We’ve known about this for a week or so, and we’ve been bursting to tell the world: the theme for the next Fringe and Friends Knitalong, which begins on January 1, 2018, will be log cabin knitting.
The knitalongs on Karen Templer’s Fringe Association are exceptionally well done. Karen and her panelists dig deep into the chosen pattern. They explore variations of all kinds. They share their thinking and the work of others in the community. Each knitalong becomes a rich, open-ended group experiment in making.
What’s different about this knitalong is that it’s not for a specific pattern or garment; it’s for a technique: log cabin knitting. Knitalongers can use the log cabin technique to knit a blanket, or apply the technique to make an accessory or even a garment.
What Will I Make?
I’ve knit a few log cabin blankets in my day (cough), and enjoyed every one. I know that a blanket is a challenge for some knitters to contemplate, but for me, blankets are a steady source of easy, satisfying knitting. With log cabin blankets, I can play with color and pattern within the safe confines of garter stitch. They may take a while to get done, but they do get done.
For this knitalong, I want to go outside my blanket-y comfort zone. My mind is racing with ideas about how to make a sweater or top using the log cabin technique. The challenge: making something that I’d wear as a part of my everyday wardrobe, not as a log-cabin badge of honor or stunt.
Karen’s sketch (the one on the left) has me thinking of adapting a simple, flowy top or tunic pattern, such as Vasa or Squareish, to log cabin construction. It helps that I’m mad for Sylph right now, and had already encountered these two designs in my search for great patterns for this luscious, drapey blend of linen and cashmere.
The devil (and the fun) is in the details, of course.
What color of Sylph will make the log cabin pattern read clearly, but not too loudly? (Right now I’m thinking of a single color, or two very close shades.)
Which particular log cabin formation is most suitable to a loose, boxy top? Right now I’m thinking that a vertically oriented Courthouse Steps construction (the second cloth in Field Guide No. 4’s Log Cabin Cloths project), which arranges itself into an hourglass shape, will be more flattering than the classic log cabin square. But it will also create more ends to weave in. I haven’t decided which way to go.
Luckily, I’ve got a couple of months to ponder and dream about this design, until the needles-up date: January 1, 2018. In the meantime, I’ll just finish up all my WIPs, real quick-like.
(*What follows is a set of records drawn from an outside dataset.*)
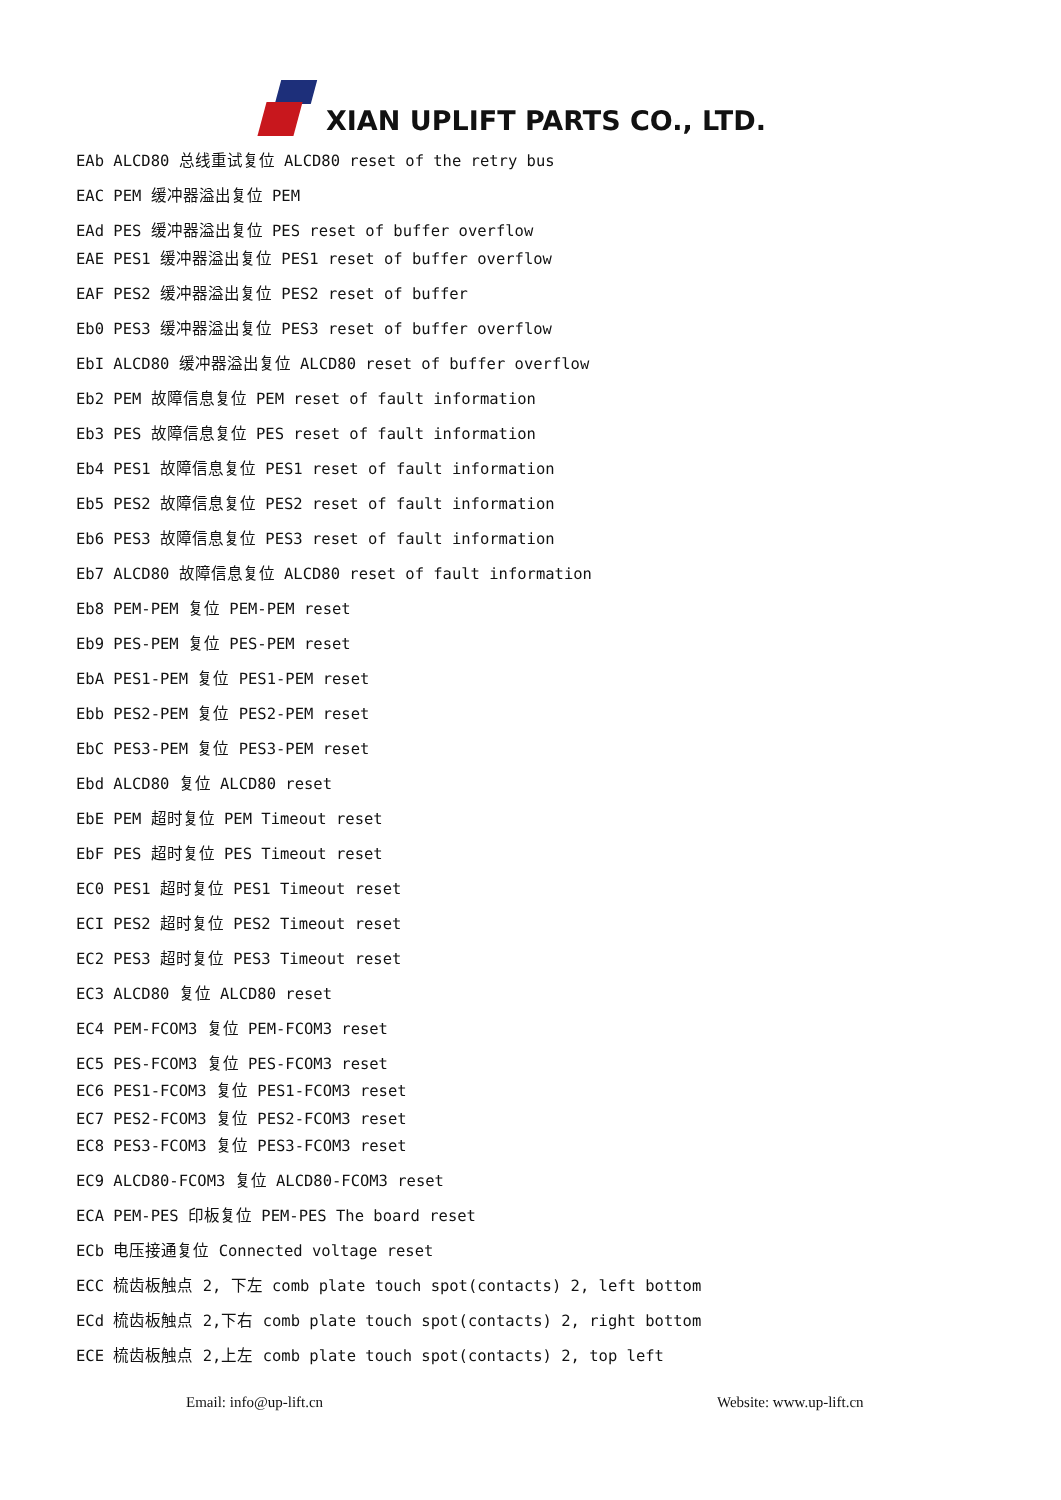XIAN UPLIFT PARTS CO., LTD.
EAb ALCD80 总线重试复位 ALCD80 reset of the retry bus
EAC PEM 缓冲器溢出复位 PEM
EAd PES 缓冲器溢出复位 PES reset of buffer overflow
EAE PES1 缓冲器溢出复位 PES1 reset of buffer overflow
EAF PES2 缓冲器溢出复位 PES2 reset of buffer
Eb0 PES3 缓冲器溢出复位 PES3 reset of buffer overflow
EbI ALCD80 缓冲器溢出复位 ALCD80 reset of buffer overflow
Eb2 PEM 故障信息复位 PEM reset of fault information
Eb3 PES 故障信息复位 PES reset of fault information
Eb4 PES1 故障信息复位 PES1 reset of fault information
Eb5 PES2 故障信息复位 PES2 reset of fault information
Eb6 PES3 故障信息复位 PES3 reset of fault information
Eb7 ALCD80 故障信息复位 ALCD80 reset of fault information
Eb8 PEM-PEM 复位 PEM-PEM reset
Eb9 PES-PEM 复位 PES-PEM reset
EbA PES1-PEM 复位 PES1-PEM reset
Ebb PES2-PEM 复位 PES2-PEM reset
EbC PES3-PEM 复位 PES3-PEM reset
Ebd ALCD80 复位 ALCD80 reset
EbE PEM 超时复位 PEM Timeout reset
EbF PES 超时复位 PES Timeout reset
EC0 PES1 超时复位 PES1 Timeout reset
ECI PES2 超时复位 PES2 Timeout reset
EC2 PES3 超时复位 PES3 Timeout reset
EC3 ALCD80 复位 ALCD80 reset
EC4 PEM-FCOM3 复位 PEM-FCOM3 reset
EC5 PES-FCOM3 复位 PES-FCOM3 reset
EC6 PES1-FCOM3 复位 PES1-FCOM3 reset
EC7 PES2-FCOM3 复位 PES2-FCOM3 reset
EC8 PES3-FCOM3 复位 PES3-FCOM3 reset
EC9 ALCD80-FCOM3 复位 ALCD80-FCOM3 reset
ECA PEM-PES 印板复位 PEM-PES The board reset
ECb 电压接通复位 Connected voltage reset
ECC 梳齿板触点 2, 下左 comb plate touch spot(contacts) 2, left bottom
ECd 梳齿板触点 2,下右 comb plate touch spot(contacts) 2, right bottom
ECE 梳齿板触点 2,上左 comb plate touch spot(contacts) 2, top left
Email: info@up-lift.cn Website: www.up-lift.cn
Clear the decks!
What Will You Make?
With weeks to go, this is just the starting point for thinking about which pattern to make, or adapt, or whether to use a pattern at all. Here are some options.
- Field Guide No. 4: Log Cabin. This is our latest, most concise thinking on How To Log Cabin, in a pocket-sized book that also includes three projects for your consideration. Is this the knitalong that will get you to knit a Ninepatch Blanket? Or just wing it by taking one of the six Log Cabin Cloth patterns and continuing to add patches or strips until you’ve got the blanket of your dreams? Or do you want to tackle the airy, lacy fun of knitting with gossamer mohair, and making a Sommerfeld Shawl with some company to share the journey?
- Log cabin blankets galore. In honor of this knitalong, we’ll soon be releasing some of our most popular log cabin blanket designs: Fussy Cuts, Star-Eyed Julep, Courthouse Steps, Joseph’s Blankie of Many Colors, and two sizes of Moderne Log Cabin Blanket, in single-pattern download versions. And other log cabin blankets already exist in that format: Mitered Crosses, for example.
- Accessories. Ann Weaver has done amazing work with log cabin construction. Two of our favorites are the Albers Cowl and the Albers Shawl, both of which are full of opportunities for color play, variation, and stashbusting. Log cabin knitting, like log cabin patchwork, yields itself to simple improvisation. Even a beginner can create a scarf or wrap simply by knitting pieces onto each other until the desired shape happens.
- Something we have never seen before. Log cabin is open-ended. It’s modular. The possibilities for using it to construct and shape knitting are literally endless. We can’t wait to see what people come up with!